The story is your typical revenge riff at first. Jing Phang (Jon Foo) has a loving wife (Nelli Tsay) and an idyllic life, if you entirely ignore the fact that he’s a Chinese immigrant and indentured servant building the railroad through the American Southwest ahead of the country’s western expansion. But hey, the guy is in love. When his wife is raped and murdered by James (Kaiwi Lyman), the power-drunk son of the local marshal (Trace Adkins), Jing sets out for revenge against the man who shattered his perfect life. While causing generalized mayhem in pursuit of James, Jing creates enough problems for the law that a posse of sorts is hired to go after the “chinaman.” Chris (Sean Patrick Flanery) is the leader of the gang, and for no real reason aside from additional screen time, he’s always fighting with his colleague, Carlos (Danny Trejo). As James, Jing, the marshal, and the posse all close in on one another, the drama crescendos and we’ve got ourselves a good old-fashioned Western showdown.
The plot could be serviceable for a straightforward throwback Western, but The Outsider keeps tripping over itself. The film starts with Jing burying his wife, only we don’t know that’s what he’s doing until we move forward and backward a bit in the timeline. The cinematography is also distracting. Dutch angles and obvious calls to potential action are dropped into scenes, but to such an alarming degree that it feels like an example of how not to use them in a traditional narrative film. Beyond that, any dialogue scene is shot as if the filmmakers gave the camera to Wes Anderson for the day, with every character perfectly centered, talking directly to the lens. This is emotionally distancing, and has the opposite effect of what should be building empathy for these unfortunately treated characters. When The Outsider isn’t oscillating between twee and The Third Man framing, it’s doing its best impression of The Searchers.

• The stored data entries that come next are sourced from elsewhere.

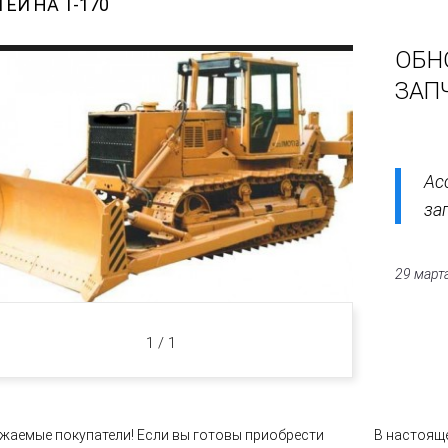
ЕЙ НА Т-170
ОБН
ЗАПЧ
Ас
за
29 март
1 / 1
жаемые покупатели! Если вы готовы приобрести
В настоящ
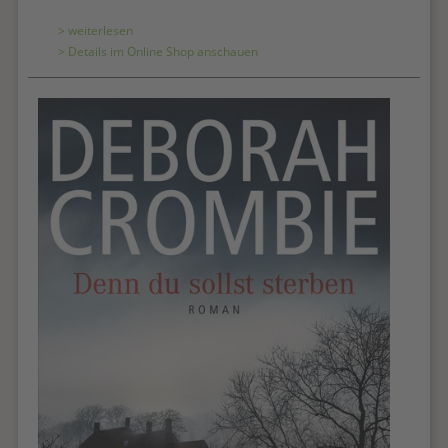
> weiterlesen
> Details im Online Shop anschauen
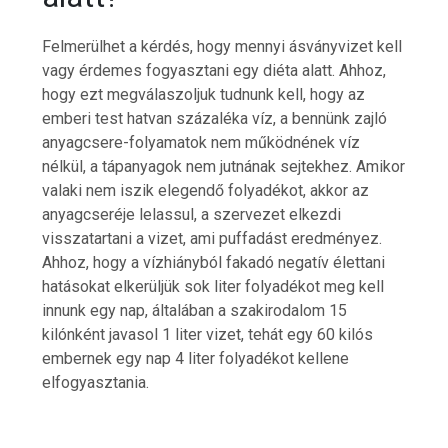
Felmerülhet a kérdés, hogy mennyi ásványvizet kell
vagy érdemes fogyasztani egy diéta alatt. Ahhoz,
hogy ezt megválaszoljuk tudnunk kell, hogy az
emberi test hatvan százaléka víz, a bennünk zajló
anyagcsere-folyamatok nem működnének víz
Hatékony megoldások az iPhone
szervizelés világában
nélkül, a tápanyagok nem jutnának sejtekhez. Amikor
6 min
valaki nem iszik elegendő folyadékot, akkor az
anyagcseréje lelassul, a szervezet elkezdi
visszatartani a vizet, ami puffadást eredményez.
Ahhoz, hogy a vízhiányból fakadó negatív élettani
hatásokat elkerüljük sok liter folyadékot meg kell
innunk egy nap, általában a szakirodalom 15
Hogyan lehet egyszerűvé tenni a
kárpittisztítás lépéseit?
kilónként javasol 1 liter vizet, tehát egy 60 kilós
7 min
embernek egy nap 4 liter folyadékot kellene
elfogyasztania.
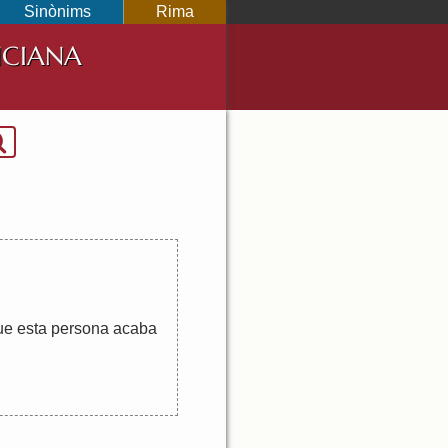
Sinònims
Rima
NCIANA
ue
esta
persona
acaba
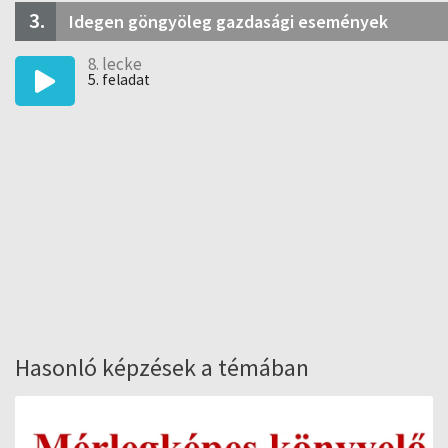
3.
Idegen göngyöleg gazdasági események
8. lecke
5. feladat
Hasonló képzések a témában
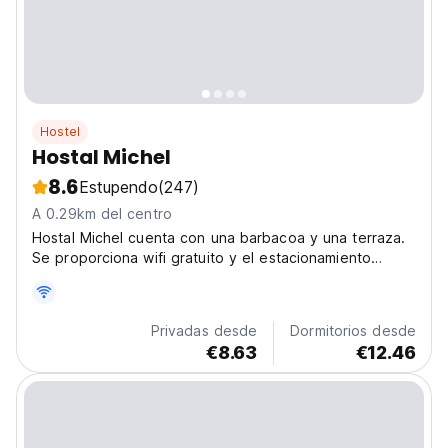
Hostel
Hostal Michel
8.6
Estupendo
(247)
A 0.29km del centro
Hostal Michel cuenta con una barbacoa y una terraza.
Se proporciona wifi gratuito y el estacionamiento
privado está disponible en el sitio.
Privadas desde
Dormitorios desde
€8.63
€12.46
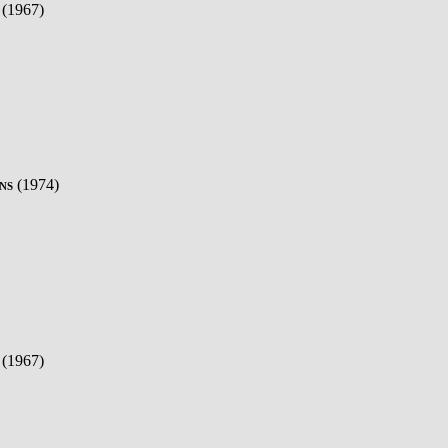
(1967)
ns
(1974)
(1967)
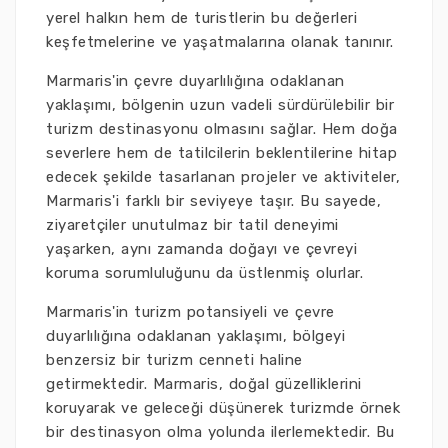
yerel halkın hem de turistlerin bu değerleri
keşfetmelerine ve yaşatmalarına olanak tanınır.
Marmaris'in çevre duyarlılığına odaklanan
yaklaşımı, bölgenin uzun vadeli sürdürülebilir bir
turizm destinasyonu olmasını sağlar. Hem doğa
severlere hem de tatilcilerin beklentilerine hitap
edecek şekilde tasarlanan projeler ve aktiviteler,
Marmaris'i farklı bir seviyeye taşır. Bu sayede,
ziyaretçiler unutulmaz bir tatil deneyimi
yaşarken, aynı zamanda doğayı ve çevreyi
koruma sorumluluğunu da üstlenmiş olurlar.
Marmaris'in turizm potansiyeli ve çevre
duyarlılığına odaklanan yaklaşımı, bölgeyi
benzersiz bir turizm cenneti haline
getirmektedir. Marmaris, doğal güzelliklerini
koruyarak ve geleceği düşünerek turizmde örnek
bir destinasyon olma yolunda ilerlemektedir. Bu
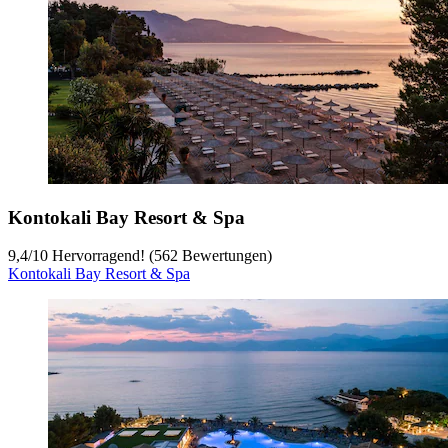
Kontokali Bay Resort & Spa
9,4
/
10
Hervorragend! (562 Bewertungen)
Kontokali Bay Resort & Spa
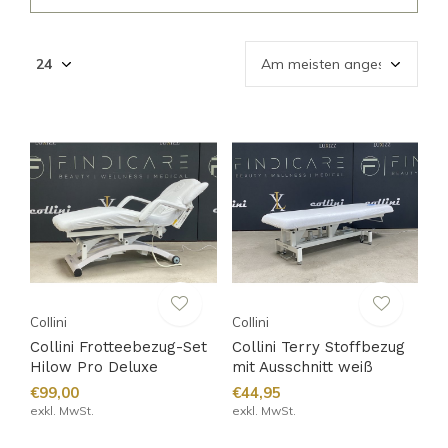
Collini
Collini
Collini Frotteebezug-Set
Collini Terry Stoffbezug
Hilow Pro Deluxe
mit Ausschnitt weiß
€99,00
€44,95
exkl. MwSt.
exkl. MwSt.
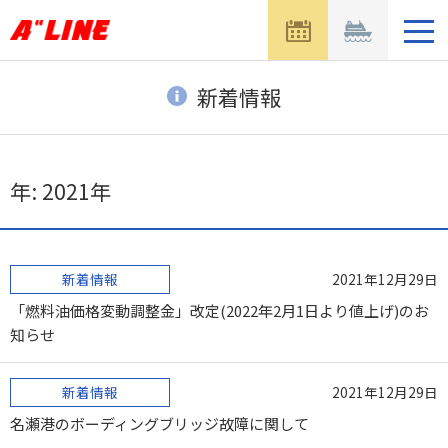
メ
ニ
ュ
ー
新着情報
を
開
く
年:
2021年
新着情報
2021年12月29日
「燃料油価格変動調整金」改定(2022年2月1日より値上げ)のお
知らせ
新着情報
2021年12月29日
名瀬港のボーディングブリッジ故障に関して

While we’re on the topic of Western canon, The Outsider does its best to ignore socially conscious films that came before it and instead reverts to horrifyingly sexist tropes to push forward its male, white-centric plot. Jing’s wife only exists to show how terrible James can be and to further Jing’s motivation to kick some ass. She’s treated as less than a human being and her death is a real bummer for the men and only the men. All of the other women in the film are faceless (at times), nameless (all the time) orifices for male pleasure. Also, somehow The Outsider twists itself into a knot to show that Chris is the true hero, and not Jing. The white savior angle is not easy to include, but The Outsider is determined to make that work.
It’s possible to make a film about bigots without being bigoted itself. The Outsider must have missed that lesson.